**Task requirements**: Count the lines below that contain "kødet". Give only the number.

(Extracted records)
######

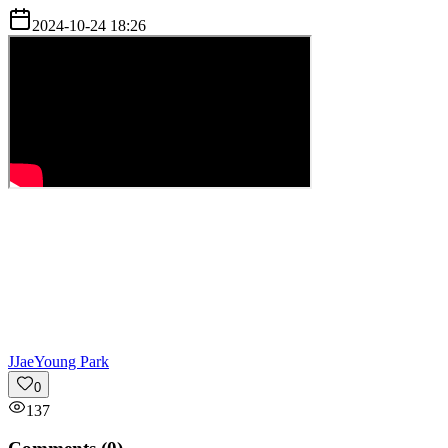
2024-10-24 18:26
J
JaeYoung Park
0
137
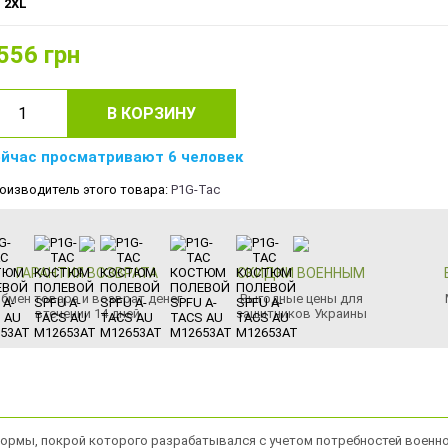
2XL
556
грн
В КОРЗИНУ
йчас просматривают 6 человек
оизводитель этого товара:
P1G-Tac
ГАРАНТИЯ ВОЗВРАТА
СКИДКИ ВОЕННЫМ
бмен товара и возврат денег
Выгодные цены для
втечении 14 дней
защитников Украины
формы, покрой которого разрабатывался с учетом потребностей военно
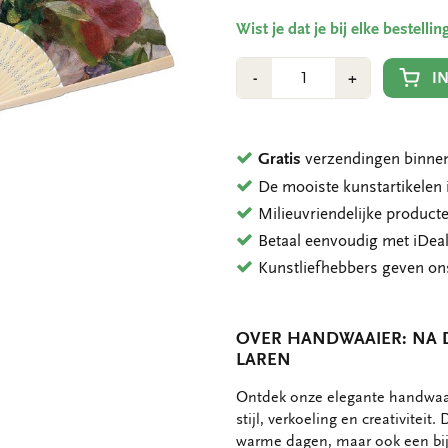
Wist je dat je bij elke bestell
Aantal
Min
Plus
I
-
+
1
1
Gratis
verzendingen binnen
De mooiste kunstartikele
Milieuvriendelijke product
Betaal eenvoudig met iDeal
Kunstliefhebbers geven o
OVER HANDWAAIER: NA DE
LAREN
OMSCHRIJVING
Ontdek onze elegante handwaai
stijl, verkoeling en creativiteit
warme dagen, maar ook een bij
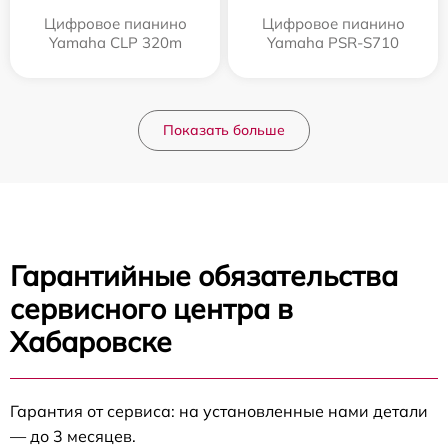
Цифровое пианино
Цифровое пианино
Yamaha CLP 320m
Yamaha PSR-S710
Показать больше
Гарантийные обязательства
сервисного центра в
Хабаровске
Гарантия от сервиса: на установленные нами детали
— до 3 месяцев.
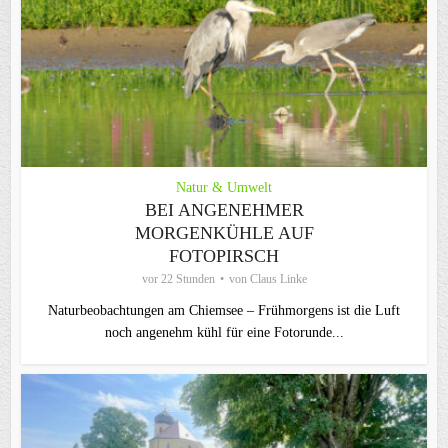
Natur & Umwelt
BEI ANGENEHMER
MORGENKÜHLE AUF
FOTOPIRSCH
vor 22 Stunden
von
Claus Linke
Naturbeobachtungen am Chiemsee – Frühmorgens ist die Luft
noch angenehm kühl für eine Fotorunde...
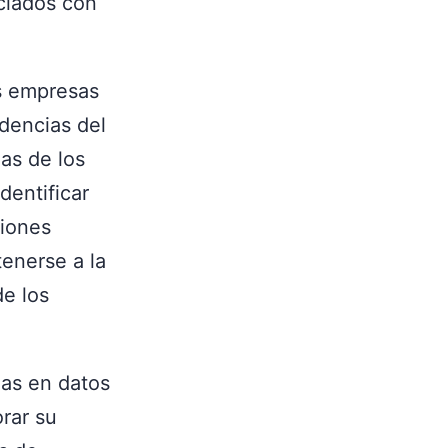
ciados con
s empresas
ndencias del
ias de los
dentificar
ciones
enerse a la
e los
as en datos
orar su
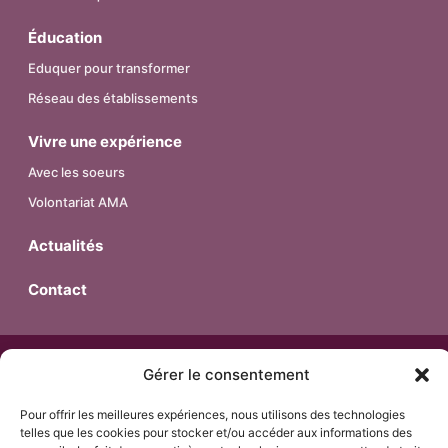
Éducation
Eduquer pour transformer
Réseau des établissements
Vivre une expérience
Avec les soeurs
Volontariat AMA
Actualités
Contact
© 2026 – Religieuses de l’Assomption – Province de France.
Gérer le consentement
Tous droits réservés.
Pour offrir les meilleures expériences, nous utilisons des technologies
telles que les cookies pour stocker et/ou accéder aux informations des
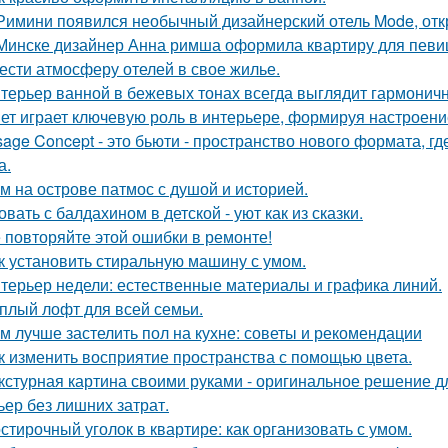
Римини появился необычный дизайнерский отель Mode, откр
Минске дизайнер Анна римша оформила квартиру для певиц
ести атмосферу отелей в свое жилье.
терьер ванной в бежевых тонах всегда выглядит гармонич
ет играет ключевую роль в интерьере, формируя настроени
sage Concept - это бьюти - пространство нового формата, г
а.
м на острове патмос с душой и историей.
овать с балдахином в детской - уют как из сказки.
 повторяйте этой ошибки в ремонте!
к установить стиральную машину с умом.
терьер недели: естественные материалы и графика линий.
плый лофт для всей семьи.
м лучше застелить пол на кухне: советы и рекомендации
к изменить восприятие пространства с помощью цвета.
кстурная картина своими руками - оригинальное решение для
ьер без лишних затрат.
стирочный уголок в квартире: как организовать с умом.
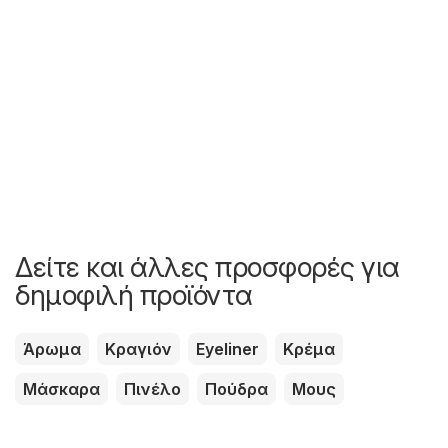
Δείτε και άλλες προσφορές για
δημοφιλή προϊόντα
Άρωμα
Κραγιόν
Eyeliner
Κρέμα
Μάσκαρα
Πινέλο
Πούδρα
Μους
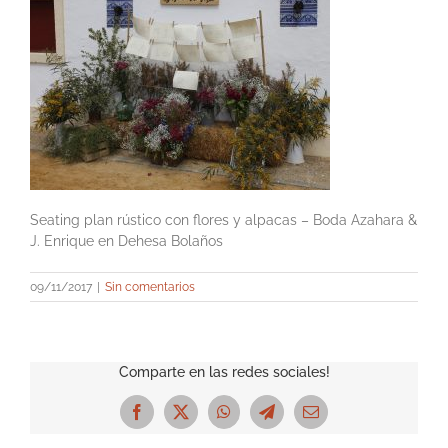
Seating plan rústico con flores y alpacas – Boda Azahara &
J. Enrique en Dehesa Bolaños
09/11/2017
|
Sin comentarios
Comparte en las redes sociales!
Facebook
X
WhatsApp
Telegram
Correo
electrónico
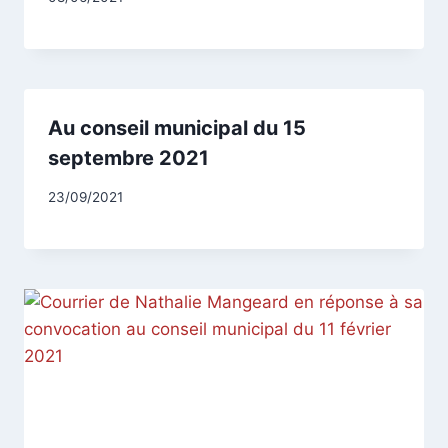
CCadminWP
Au conseil municipal du 15
septembre 2021
Par
23/09/2021
CCadminWP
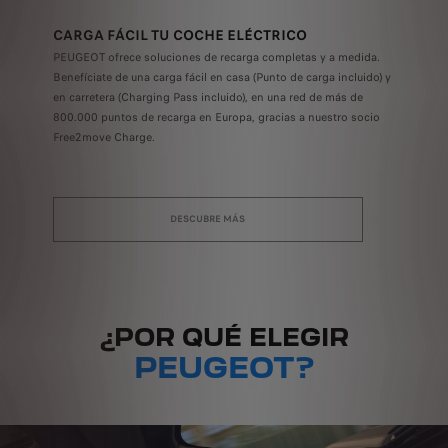
CARGA FÁCIL TU COCHE ELÉCTRICO
PEUGEOT ofrece soluciones de recarga completas y a medida.
Benefíciate de una carga fácil en casa (Punto de carga incluido) y
en carretera (Charging Pass incluido), en una red de más de
800.000 puntos de recarga en Europa, gracias a nuestro socio
Free2move Charge.
DESCUBRE MÁS
¿POR QUÉ ELEGIR
PEUGEOT?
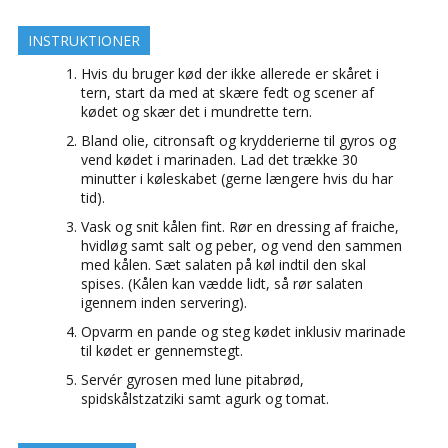
INSTRUKTIONER
Hvis du bruger kød der ikke allerede er skåret i
tern, start da med at skære fedt og scener af
kødet og skær det i mundrette tern.
Bland olie, citronsaft og krydderierne til gyros og
vend kødet i marinaden. Lad det trække 30
minutter i køleskabet (gerne længere hvis du har
tid).
Vask og snit kålen fint. Rør en dressing af fraiche,
hvidløg samt salt og peber, og vend den sammen
med kålen. Sæt salaten på køl indtil den skal
spises. (Kålen kan vædde lidt, så rør salaten
igennem inden servering).
Opvarm en pande og steg kødet inklusiv marinade
til kødet er gennemstegt.
Servér gyrosen med lune pitabrød,
spidskålstzatziki samt agurk og tomat.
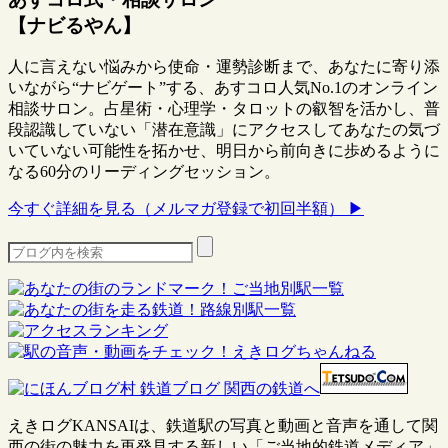
【ナビるやん】
人に言えない悩みから使命・運勢診断まで、あなたに寄り添
いながら“ナビゲート”する、あすコロ人気No.1のオンライン
相談サロン。占星術・心理学・タロットの叡智を活かし、普
段認識していない「潜在意識」にアクセスしてあなたの気づ
いていない可能性を拓かせ、明日から前向きに歩めるように
なる60分のリーディングセッション。
今すぐ詳細を見る（メルマガ登録で初回半額） ▶
えきログKANSAIは、鉄道駅の写真と動画と音声を通して関
西の街の魅力を再発見する新しい「ご当地的鉄道メディア」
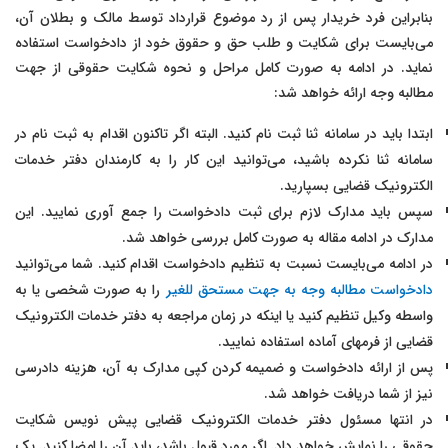
بنابراین فرد خریدار پس از رد موضوع قرارداد توسط مالک و بطلان آن،
می‌بایست برای شکایت و طلب حق و حقوق خود از دادخواست استفاده
نماید. در ادامه به صورت کامل مراحل و نحوه شکایت حقوقی از جهت
مطالبه وجه ارائه خواهد شد:
ابتدا باید در سامانه ثنا ثبت نام کنید. البته اگر تاکنون اقدام به ثبت نام در
سامانه ثنا نکرده باشید، می‌توانید این کار را به کارمندان دفتر خدمات
الکترونیک قضایی بسپارید.
سپس باید مدارک لازم برای ثبت دادخواست را جمع آوری نمایید. این
مدارک در ادامه مقاله به صورت کامل بررسی خواهد شد.
در ادامه می‌بایست نسبت به تنظیم دادخواست اقدام کنید. شما می‌توانید
دادخواست مطالبه وجه به جهت مستحق للغیر
را به صورت شخصی یا به
واسطه وکیل تنظیم کنید یا اینکه در زمان مراجعه به دفتر خدمات الکترونیک
قضایی از فرمهای آماده استفاده نمایید.
پس از ارائه دادخواست و ضمیمه کردن کپی مدارک به آن، هزینه دادرسی
نیز از شما دریافت خواهد شد.
در انتها مسئول دفتر خدمات الکترونیک قضایی پیش نویس شکایت
حقوقی را نمایش خواهد داد. اگر مورد قبول باشد، باید آن را امضا کنید. یک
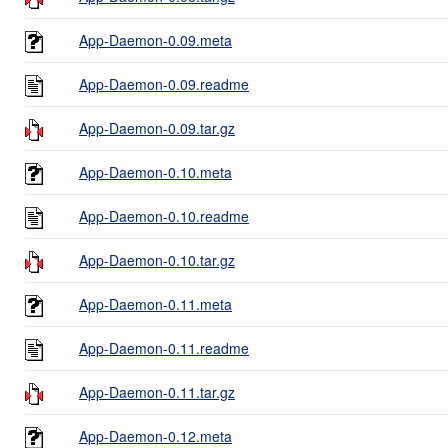
App-Daemon-0.09.meta
App-Daemon-0.09.readme
App-Daemon-0.09.tar.gz
App-Daemon-0.10.meta
App-Daemon-0.10.readme
App-Daemon-0.10.tar.gz
App-Daemon-0.11.meta
App-Daemon-0.11.readme
App-Daemon-0.11.tar.gz
App-Daemon-0.12.meta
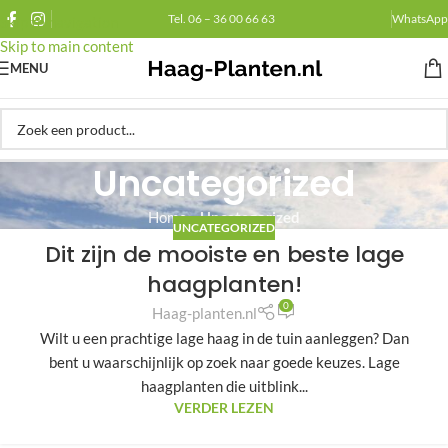
Tel. 06 – 36 00 66 63
WhatsApp
Skip to navigation
Skip to main content
MENU
Uncategorized
Home
»
Uncategorized
UNCATEGORIZED
Dit zijn de mooiste en beste lage
haagplanten!
0
Haag-planten.nl
Wilt u een prachtige lage haag in de tuin aanleggen? Dan
bent u waarschijnlijk op zoek naar goede keuzes. Lage
haagplanten die uitblink...
VERDER LEZEN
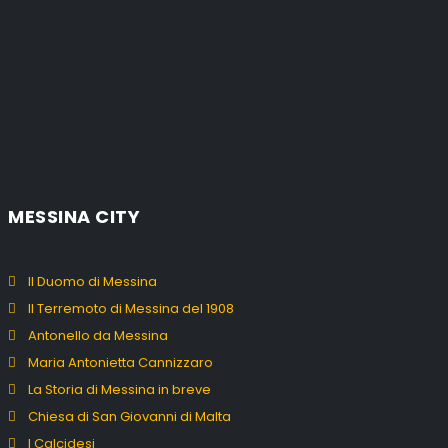
MESSINA CITY
Il Duomo di Messina
Il Terremoto di Messina del 1908
Antonello da Messina
Maria Antonietta Cannizzaro
La Storia di Messina in breve
Chiesa di San Giovanni di Malta
I Calcidesi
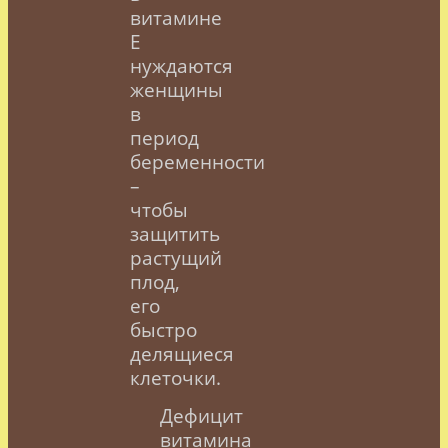
витамине
Е
нуждаются
женщины
в
период
беременности
–
чтобы
защитить
растущий
плод,
его
быстро
делящиеся
клеточки.
Дефицит
витамина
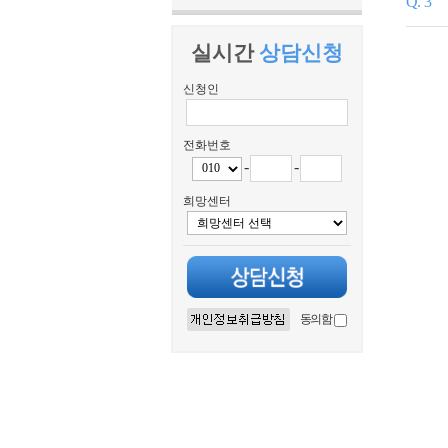
Q. 3
실시간
상담신청
신청인
전화번호
-
-
희망센터
동의함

######

**Solution**: 4